Robert Abbott Hadfield died at his Surrey residence, Kenry House, Kingston Hill, on September 30th, 1940, at the age of 81.

He sprang from an old Derbyshire family, which for many years was particularly associated with the City of Sheffield in various public capacities. His father, Robert Hadfield, was the actual founder of the firm of Hadfields, Ltd., which started in a comparatively small way as the ‘Attercliffe Wire Mills’ and subsequently became world-famous under the guidance and control of his more distinguished son, who succeeded his father as chairman and managing director in 1888, at the age of 30. Robert the younger was educated at the Collegiate School, Sheffield, and at a very early age gave indications of his later bent, so much so that when his father gave him the opportunity to prepare for entry at either Oxford or Cambridge he chose instead to go straight into the steel-making business which his father had meanwhile established from the modest beginning already referred to.

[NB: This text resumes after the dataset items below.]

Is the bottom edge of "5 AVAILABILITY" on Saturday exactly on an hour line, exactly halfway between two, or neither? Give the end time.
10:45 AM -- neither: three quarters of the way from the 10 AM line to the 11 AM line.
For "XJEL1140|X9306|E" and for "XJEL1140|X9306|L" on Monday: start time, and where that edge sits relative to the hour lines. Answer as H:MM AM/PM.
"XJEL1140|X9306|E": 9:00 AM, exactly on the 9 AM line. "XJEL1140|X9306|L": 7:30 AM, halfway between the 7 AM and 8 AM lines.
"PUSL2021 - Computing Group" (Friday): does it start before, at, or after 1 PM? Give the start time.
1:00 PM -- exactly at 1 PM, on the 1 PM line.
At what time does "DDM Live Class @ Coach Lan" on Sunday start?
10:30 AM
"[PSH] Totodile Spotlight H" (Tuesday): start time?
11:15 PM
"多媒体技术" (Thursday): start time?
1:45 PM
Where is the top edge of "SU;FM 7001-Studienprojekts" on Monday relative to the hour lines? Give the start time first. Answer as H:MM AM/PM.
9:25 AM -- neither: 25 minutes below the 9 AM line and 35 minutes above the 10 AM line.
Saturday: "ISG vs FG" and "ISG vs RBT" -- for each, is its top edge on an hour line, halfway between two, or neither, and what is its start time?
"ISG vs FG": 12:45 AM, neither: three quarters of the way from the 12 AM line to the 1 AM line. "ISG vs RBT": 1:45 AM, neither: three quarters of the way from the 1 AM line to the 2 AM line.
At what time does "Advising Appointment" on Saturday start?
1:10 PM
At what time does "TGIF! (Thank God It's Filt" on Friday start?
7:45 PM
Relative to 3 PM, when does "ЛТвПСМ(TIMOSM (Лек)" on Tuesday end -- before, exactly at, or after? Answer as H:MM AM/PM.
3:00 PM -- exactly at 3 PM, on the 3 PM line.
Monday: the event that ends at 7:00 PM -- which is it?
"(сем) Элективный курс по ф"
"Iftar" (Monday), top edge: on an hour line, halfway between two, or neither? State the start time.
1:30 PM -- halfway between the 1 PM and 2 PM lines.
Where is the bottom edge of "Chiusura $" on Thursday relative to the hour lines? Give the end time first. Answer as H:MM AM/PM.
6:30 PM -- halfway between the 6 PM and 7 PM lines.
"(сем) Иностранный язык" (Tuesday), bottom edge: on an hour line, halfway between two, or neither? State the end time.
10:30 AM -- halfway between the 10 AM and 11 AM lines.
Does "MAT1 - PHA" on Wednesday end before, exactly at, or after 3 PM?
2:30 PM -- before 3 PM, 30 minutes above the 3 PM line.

After a brief period of preliminary training with another firm, he entered the works in Newhall Road, Attercliffe, which were on the site new occupied by the Hecla Works of Hadfields, Ltd., and immediately interested himself in experiments directed towards the improvement of steel, which culminated in the discovery of manganese steel. The first patent in that connexion was taken out in January, 1883, and in 1888 he read a paper on the subject before the Institution of Civil Engineers. For this paper he was awarded the Telford Gold Medal of the Institution and the Railway Engineering Gold Medal of the Institute, of Transport. Coincidently with these experiments, he was also investigating the effect upon iron of the addition of silicon, which resulted in the production of silicon steel, and later he conducted researches into the conduct of alloys of steel with aluminium, chromium, nickel, tungsten, cobalt, molybdenum, copper and titanium.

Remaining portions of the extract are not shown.